### Exercise prompt:
Work out how many lines in these entries include the string "views", and give only that figure.

╭─ Source data

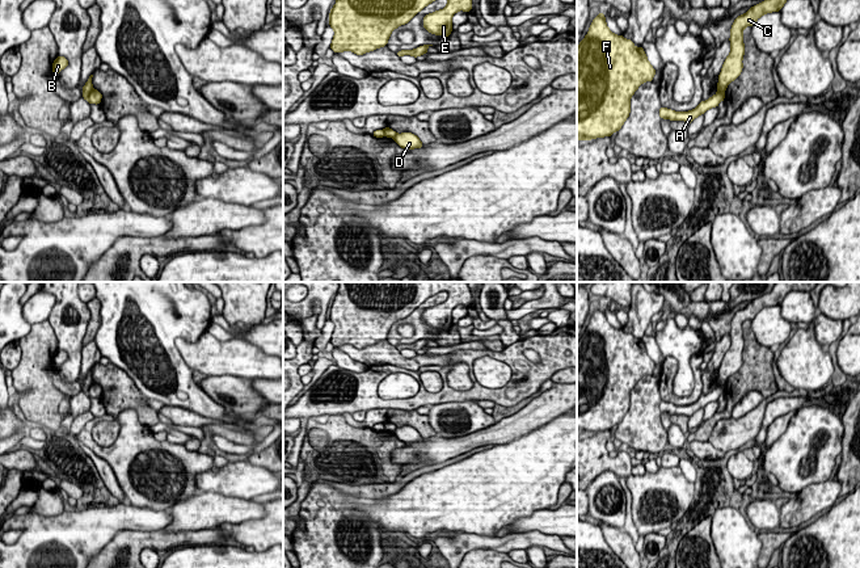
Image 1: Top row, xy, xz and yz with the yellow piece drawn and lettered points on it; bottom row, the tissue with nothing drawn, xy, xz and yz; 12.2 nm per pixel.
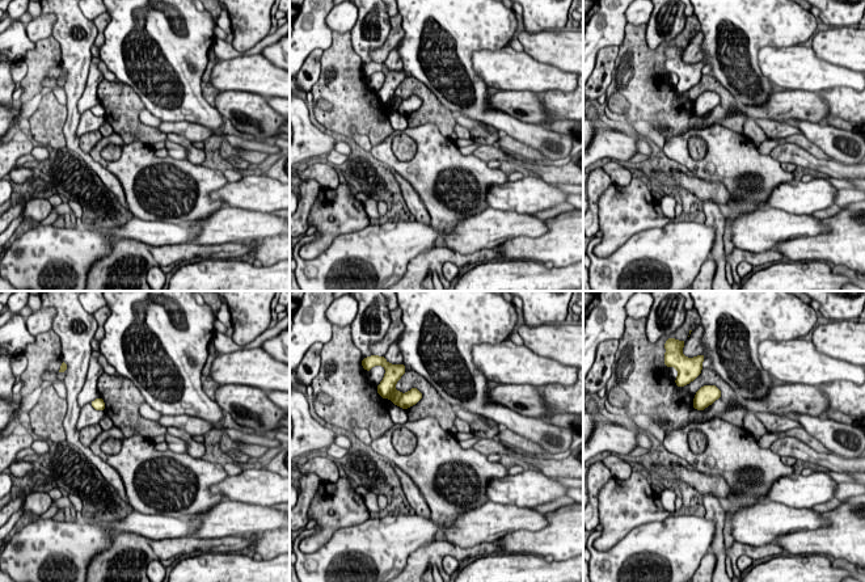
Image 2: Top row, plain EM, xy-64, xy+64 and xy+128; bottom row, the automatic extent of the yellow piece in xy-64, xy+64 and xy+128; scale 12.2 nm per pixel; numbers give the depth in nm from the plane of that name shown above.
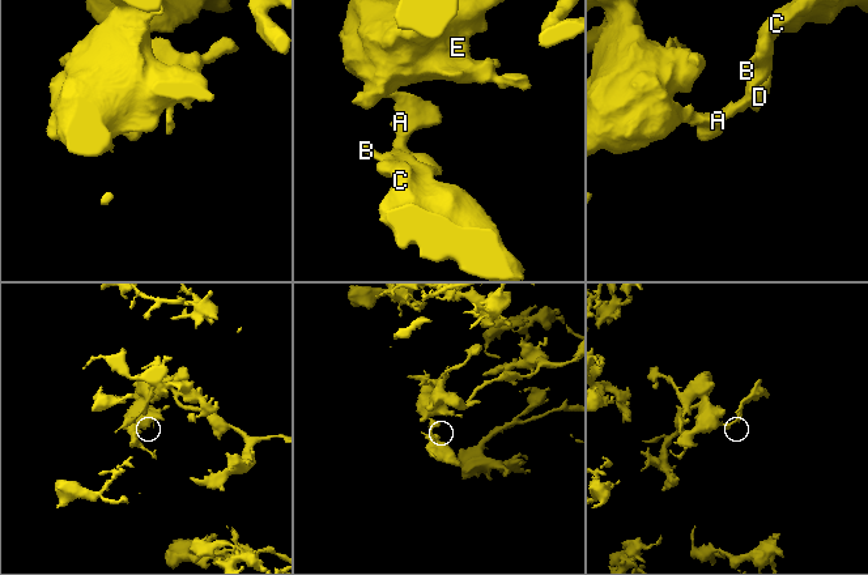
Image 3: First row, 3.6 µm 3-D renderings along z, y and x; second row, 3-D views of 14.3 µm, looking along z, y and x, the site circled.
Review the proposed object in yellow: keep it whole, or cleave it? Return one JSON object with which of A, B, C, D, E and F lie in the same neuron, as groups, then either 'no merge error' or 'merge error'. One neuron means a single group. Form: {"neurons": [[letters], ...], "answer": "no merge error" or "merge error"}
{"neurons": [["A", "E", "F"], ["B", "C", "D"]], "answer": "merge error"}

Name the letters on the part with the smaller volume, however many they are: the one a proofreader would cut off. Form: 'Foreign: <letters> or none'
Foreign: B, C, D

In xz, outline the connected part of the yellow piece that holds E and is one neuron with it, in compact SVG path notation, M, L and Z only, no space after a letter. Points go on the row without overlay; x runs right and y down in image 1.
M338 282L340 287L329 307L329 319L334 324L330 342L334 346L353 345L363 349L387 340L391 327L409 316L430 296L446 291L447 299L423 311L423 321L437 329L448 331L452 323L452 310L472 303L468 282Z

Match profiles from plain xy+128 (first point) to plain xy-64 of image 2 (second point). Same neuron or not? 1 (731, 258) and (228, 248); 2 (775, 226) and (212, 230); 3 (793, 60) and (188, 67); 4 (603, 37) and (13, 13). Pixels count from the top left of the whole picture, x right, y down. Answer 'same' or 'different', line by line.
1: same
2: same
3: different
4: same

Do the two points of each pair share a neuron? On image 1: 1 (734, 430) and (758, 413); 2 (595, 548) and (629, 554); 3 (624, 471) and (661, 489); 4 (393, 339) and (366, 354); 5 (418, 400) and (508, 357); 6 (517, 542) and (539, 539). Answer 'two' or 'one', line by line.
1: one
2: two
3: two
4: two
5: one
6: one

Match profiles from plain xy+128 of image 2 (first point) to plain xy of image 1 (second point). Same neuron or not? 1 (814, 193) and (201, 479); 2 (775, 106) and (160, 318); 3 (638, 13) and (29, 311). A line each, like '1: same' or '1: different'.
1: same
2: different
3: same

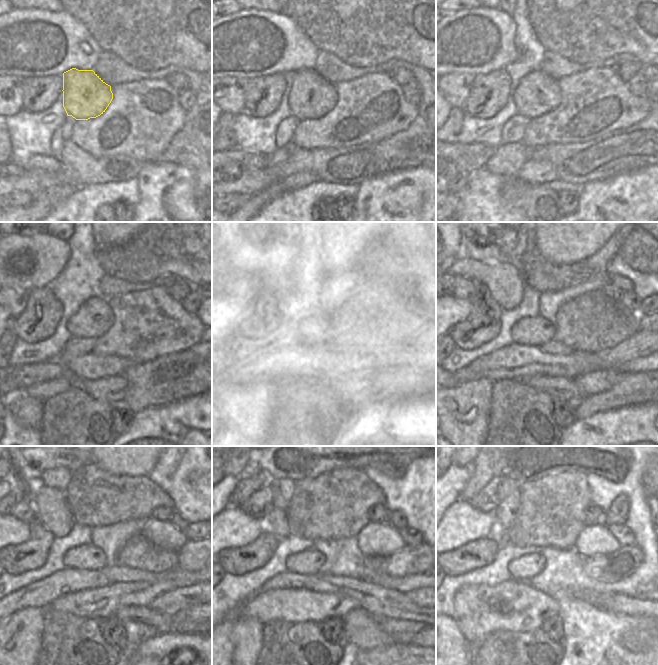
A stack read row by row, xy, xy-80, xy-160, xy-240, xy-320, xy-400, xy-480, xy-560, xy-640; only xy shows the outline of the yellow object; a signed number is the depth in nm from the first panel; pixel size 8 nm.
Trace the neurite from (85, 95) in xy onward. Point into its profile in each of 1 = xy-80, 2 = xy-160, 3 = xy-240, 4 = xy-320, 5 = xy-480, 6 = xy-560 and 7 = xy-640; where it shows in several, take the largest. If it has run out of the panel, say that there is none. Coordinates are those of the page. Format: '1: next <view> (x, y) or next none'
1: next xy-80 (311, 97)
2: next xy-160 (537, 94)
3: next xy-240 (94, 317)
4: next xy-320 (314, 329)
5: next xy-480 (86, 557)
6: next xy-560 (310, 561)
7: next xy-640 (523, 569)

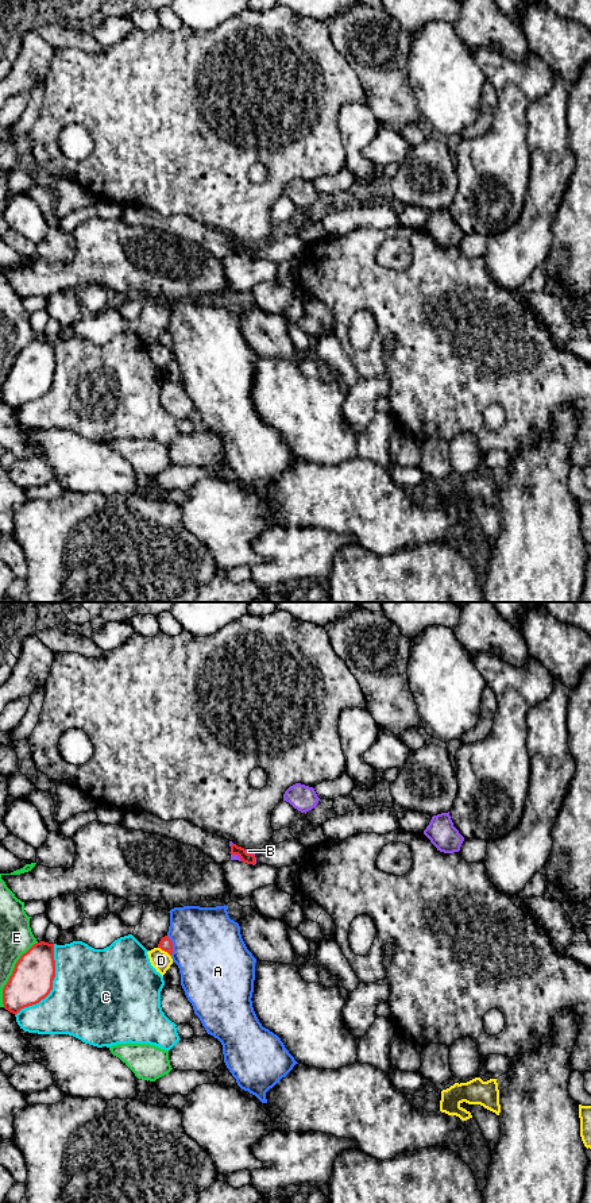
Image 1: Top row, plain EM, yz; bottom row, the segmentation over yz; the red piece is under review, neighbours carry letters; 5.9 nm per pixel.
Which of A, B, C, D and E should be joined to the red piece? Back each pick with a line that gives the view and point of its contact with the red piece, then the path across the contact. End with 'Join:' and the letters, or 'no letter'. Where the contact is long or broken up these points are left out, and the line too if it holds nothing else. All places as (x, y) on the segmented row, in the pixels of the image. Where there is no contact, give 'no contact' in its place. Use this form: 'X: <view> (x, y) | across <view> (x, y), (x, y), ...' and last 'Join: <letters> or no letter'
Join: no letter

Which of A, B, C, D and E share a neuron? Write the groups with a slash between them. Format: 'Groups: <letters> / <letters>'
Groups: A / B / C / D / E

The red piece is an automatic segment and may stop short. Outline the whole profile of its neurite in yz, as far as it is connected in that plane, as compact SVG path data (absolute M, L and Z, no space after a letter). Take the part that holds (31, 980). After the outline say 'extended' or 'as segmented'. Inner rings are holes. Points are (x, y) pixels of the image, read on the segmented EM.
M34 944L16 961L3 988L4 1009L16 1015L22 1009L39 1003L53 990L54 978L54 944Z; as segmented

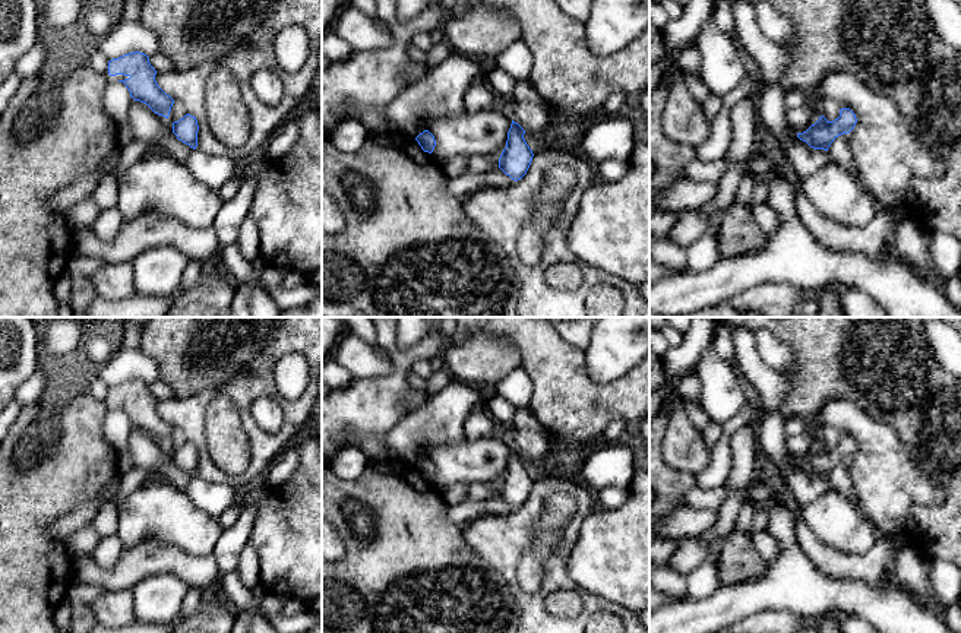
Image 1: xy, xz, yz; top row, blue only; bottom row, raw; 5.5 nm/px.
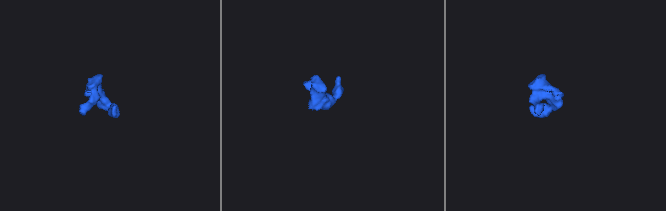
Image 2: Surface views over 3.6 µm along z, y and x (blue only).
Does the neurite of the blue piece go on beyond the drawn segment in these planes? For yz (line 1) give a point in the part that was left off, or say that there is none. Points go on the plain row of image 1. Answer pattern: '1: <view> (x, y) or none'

╰─

### Task answer:
2